PROBLEM REQUIREMENTS >> Rewrite every line of the rows below as a Markdown table with the columns "No." and "Entry," numbering the lines in order and omitting any blank lines.

── GIVEN RECORDS

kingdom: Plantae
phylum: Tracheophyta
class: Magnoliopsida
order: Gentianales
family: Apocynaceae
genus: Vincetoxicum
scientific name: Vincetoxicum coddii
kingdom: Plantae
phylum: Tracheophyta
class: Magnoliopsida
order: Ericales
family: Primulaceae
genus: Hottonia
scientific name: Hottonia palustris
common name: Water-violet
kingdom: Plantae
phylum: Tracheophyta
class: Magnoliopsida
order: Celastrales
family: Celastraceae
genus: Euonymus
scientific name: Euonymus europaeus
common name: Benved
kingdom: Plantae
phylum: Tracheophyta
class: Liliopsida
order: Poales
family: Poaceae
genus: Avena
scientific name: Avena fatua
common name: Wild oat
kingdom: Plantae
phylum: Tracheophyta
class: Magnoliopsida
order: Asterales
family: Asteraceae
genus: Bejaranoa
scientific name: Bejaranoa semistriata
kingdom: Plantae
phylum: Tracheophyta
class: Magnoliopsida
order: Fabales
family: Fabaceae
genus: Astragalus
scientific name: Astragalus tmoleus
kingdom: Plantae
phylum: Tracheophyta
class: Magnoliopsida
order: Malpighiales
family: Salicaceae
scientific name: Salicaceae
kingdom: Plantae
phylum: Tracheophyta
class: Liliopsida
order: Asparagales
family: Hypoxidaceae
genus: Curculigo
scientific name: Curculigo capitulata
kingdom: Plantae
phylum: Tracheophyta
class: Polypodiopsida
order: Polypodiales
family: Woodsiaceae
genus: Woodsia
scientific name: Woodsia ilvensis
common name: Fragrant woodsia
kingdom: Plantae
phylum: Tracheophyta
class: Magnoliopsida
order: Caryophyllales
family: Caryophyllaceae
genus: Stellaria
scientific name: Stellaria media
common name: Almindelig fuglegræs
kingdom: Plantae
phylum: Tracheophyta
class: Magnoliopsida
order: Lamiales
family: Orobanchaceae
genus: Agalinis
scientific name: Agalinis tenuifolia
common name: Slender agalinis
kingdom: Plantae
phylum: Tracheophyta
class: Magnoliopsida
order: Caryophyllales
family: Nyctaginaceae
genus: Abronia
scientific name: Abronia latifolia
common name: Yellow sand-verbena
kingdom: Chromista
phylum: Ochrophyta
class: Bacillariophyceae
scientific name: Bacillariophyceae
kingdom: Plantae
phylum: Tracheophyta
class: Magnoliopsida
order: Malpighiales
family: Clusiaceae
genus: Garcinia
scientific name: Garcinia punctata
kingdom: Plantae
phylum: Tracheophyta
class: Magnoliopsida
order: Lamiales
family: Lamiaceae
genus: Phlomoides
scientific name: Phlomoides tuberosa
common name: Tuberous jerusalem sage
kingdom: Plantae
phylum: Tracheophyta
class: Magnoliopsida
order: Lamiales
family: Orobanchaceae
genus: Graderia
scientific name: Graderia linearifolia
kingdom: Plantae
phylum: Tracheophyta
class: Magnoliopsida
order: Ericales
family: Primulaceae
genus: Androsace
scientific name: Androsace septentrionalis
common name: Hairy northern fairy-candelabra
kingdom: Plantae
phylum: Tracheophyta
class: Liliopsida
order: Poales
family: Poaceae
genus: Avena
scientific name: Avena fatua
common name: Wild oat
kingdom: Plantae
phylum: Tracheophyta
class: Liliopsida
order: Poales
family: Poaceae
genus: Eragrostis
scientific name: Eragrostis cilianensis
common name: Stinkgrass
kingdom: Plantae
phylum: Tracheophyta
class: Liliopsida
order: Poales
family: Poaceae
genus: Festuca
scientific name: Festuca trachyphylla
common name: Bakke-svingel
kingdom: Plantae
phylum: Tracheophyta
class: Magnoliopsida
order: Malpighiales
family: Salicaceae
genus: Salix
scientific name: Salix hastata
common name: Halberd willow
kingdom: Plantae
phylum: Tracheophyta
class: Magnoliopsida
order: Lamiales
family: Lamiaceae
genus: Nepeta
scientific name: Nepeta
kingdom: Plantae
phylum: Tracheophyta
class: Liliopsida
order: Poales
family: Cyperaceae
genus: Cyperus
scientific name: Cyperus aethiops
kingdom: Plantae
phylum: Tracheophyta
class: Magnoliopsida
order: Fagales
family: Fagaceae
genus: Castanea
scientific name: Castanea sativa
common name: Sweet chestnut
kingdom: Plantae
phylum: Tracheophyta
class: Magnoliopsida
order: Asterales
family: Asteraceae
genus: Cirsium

────

EXPECTED ANSWER >>
| No. | Entry |
|---|---|
| 1 | kingdom: Plantae |
| 2 | phylum: Tracheophyta |
| 3 | class: Magnoliopsida |
| 4 | order: Gentianales |
| 5 | family: Apocynaceae |
| 6 | genus: Vincetoxicum |
| 7 | scientific name: Vincetoxicum coddii |
| 8 | kingdom: Plantae |
| 9 | phylum: Tracheophyta |
| 10 | class: Magnoliopsida |
| 11 | order: Ericales |
| 12 | family: Primulaceae |
| 13 | genus: Hottonia |
| 14 | scientific name: Hottonia palustris |
| 15 | common name: Water-violet |
| 16 | kingdom: Plantae |
| 17 | phylum: Tracheophyta |
| 18 | class: Magnoliopsida |
| 19 | order: Celastrales |
| 20 | family: Celastraceae |
| 21 | genus: Euonymus |
| 22 | scientific name: Euonymus europaeus |
| 23 | common name: Benved |
| 24 | kingdom: Plantae |
| 25 | phylum: Tracheophyta |
| 26 | class: Liliopsida |
| 27 | order: Poales |
| 28 | family: Poaceae |
| 29 | genus: Avena |
| 30 | scientific name: Avena fatua |
| 31 | common name: Wild oat |
| 32 | kingdom: Plantae |
| 33 | phylum: Tracheophyta |
| 34 | class: Magnoliopsida |
| 35 | order: Asterales |
| 36 | family: Asteraceae |
| 37 | genus: Bejaranoa |
| 38 | scientific name: Bejaranoa semistriata |
| 39 | kingdom: Plantae |
| 40 | phylum: Tracheophyta |
| 41 | class: Magnoliopsida |
| 42 | order: Fabales |
| 43 | family: Fabaceae |
| 44 | genus: Astragalus |
| 45 | scientific name: Astragalus tmoleus |
| 46 | kingdom: Plantae |
| 47 | phylum: Tracheophyta |
| 48 | class: Magnoliopsida |
| 49 | order: Malpighiales |
| 50 | family: Salicaceae |
| 51 | scientific name: Salicaceae |
| 52 | kingdom: Plantae |
| 53 | phylum: Tracheophyta |
| 54 | class: Liliopsida |
| 55 | order: Asparagales |
| 56 | family: Hypoxidaceae |
| 57 | genus: Curculigo |
| 58 | scientific name: Curculigo capitulata |
| 59 | kingdom: Plantae |
| 60 | phylum: Tracheophyta |
| 61 | class: Polypodiopsida |
| 62 | order: Polypodiales |
| 63 | family: Woodsiaceae |
| 64 | genus: Woodsia |
| 65 | scientific name: Woodsia ilvensis |
| 66 | common name: Fragrant woodsia |
| 67 | kingdom: Plantae |
| 68 | phylum: Tracheophyta |
| 69 | class: Magnoliopsida |
| 70 | order: Caryophyllales |
| 71 | family: Caryophyllaceae |
| 72 | genus: Stellaria |
| 73 | scientific name: Stellaria media |
| 74 | common name: Almindelig fuglegræs |
| 75 | kingdom: Plantae |
| 76 | phylum: Tracheophyta |
| 77 | class: Magnoliopsida |
| 78 | order: Lamiales |
| 79 | family: Orobanchaceae |
| 80 | genus: Agalinis |
| 81 | scientific name: Agalinis tenuifolia |
| 82 | common name: Slender agalinis |
| 83 | kingdom: Plantae |
| 84 | phylum: Tracheophyta |
| 85 | class: Magnoliopsida |
| 86 | order: Caryophyllales |
| 87 | family: Nyctaginaceae |
| 88 | genus: Abronia |
| 89 | scientific name: Abronia latifolia |
| 90 | common name: Yellow sand-verbena |
| 91 | kingdom: Chromista |
| 92 | phylum: Ochrophyta |
| 93 | class: Bacillariophyceae |
| 94 | scientific name: Bacillariophyceae |
| 95 | kingdom: Plantae |
| 96 | phylum: Tracheophyta |
| 97 | class: Magnoliopsida |
| 98 | order: Malpighiales |
| 99 | family: Clusiaceae |
| 100 | genus: Garcinia |
| 101 | scientific name: Garcinia punctata |
| 102 | kingdom: Plantae |
| 103 | phylum: Tracheophyta |
| 104 | class: Magnoliopsida |
| 105 | order: Lamiales |
| 106 | family: Lamiaceae |
| 107 | genus: Phlomoides |
| 108 | scientific name: Phlomoides tuberosa |
| 109 | common name: Tuberous jerusalem sage |
| 110 | kingdom: Plantae |
| 111 | phylum: Tracheophyta |
| 112 | class: Magnoliopsida |
| 113 | order: Lamiales |
| 114 | family: Orobanchaceae |
| 115 | genus: Graderia |
| 116 | scientific name: Graderia linearifolia |
| 117 | kingdom: Plantae |
| 118 | phylum: Tracheophyta |
| 119 | class: Magnoliopsida |
| 120 | order: Ericales |
| 121 | family: Primulaceae |
| 122 | genus: Androsace |
| 123 | scientific name: Androsace septentrionalis |
| 124 | common name: Hairy northern fairy-candelabra |
| 125 | kingdom: Plantae |
| 126 | phylum: Tracheophyta |
| 127 | class: Liliopsida |
| 128 | order: Poales |
| 129 | family: Poaceae |
| 130 | genus: Avena |
| 131 | scientific name: Avena fatua |
| 132 | common name: Wild oat |
| 133 | kingdom: Plantae |
| 134 | phylum: Tracheophyta |
| 135 | class: Liliopsida |
| 136 | order: Poales |
| 137 | family: Poaceae |
| 138 | genus: Eragrostis |
| 139 | scientific name: Eragrostis cilianensis |
| 140 | common name: Stinkgrass |
| 141 | kingdom: Plantae |
| 142 | phylum: Tracheophyta |
| 143 | class: Liliopsida |
| 144 | order: Poales |
| 145 | family: Poaceae |
| 146 | genus: Festuca |
| 147 | scientific name: Festuca trachyphylla |
| 148 | common name: Bakke-svingel |
| 149 | kingdom: Plantae |
| 150 | phylum: Tracheophyta |
| 151 | class: Magnoliopsida |
| 152 | order: Malpighiales |
| 153 | family: Salicaceae |
| 154 | genus: Salix |
| 155 | scientific name: Salix hastata |
| 156 | common name: Halberd willow |
| 157 | kingdom: Plantae |
| 158 | phylum: Tracheophyta |
| 159 | class: Magnoliopsida |
| 160 | order: Lamiales |
| 161 | family: Lamiaceae |
| 162 | genus: Nepeta |
| 163 | scientific name: Nepeta |
| 164 | kingdom: Plantae |
| 165 | phylum: Tracheophyta |
| 166 | class: Liliopsida |
| 167 | order: Poales |
| 168 | family: Cyperaceae |
| 169 | genus: Cyperus |
| 170 | scientific name: Cyperus aethiops |
| 171 | kingdom: Plantae |
| 172 | phylum: Tracheophyta |
| 173 | class: Magnoliopsida |
| 174 | order: Fagales |
| 175 | family: Fagaceae |
| 176 | genus: Castanea |
| 177 | scientific name: Castanea sativa |
| 178 | common name: Sweet chestnut |
| 179 | kingdom: Plantae |
| 180 | phylum: Tracheophyta |
| 181 | class: Magnoliopsida |
| 182 | order: Asterales |
| 183 | family: Asteraceae |
| 184 | genus: Cirsium |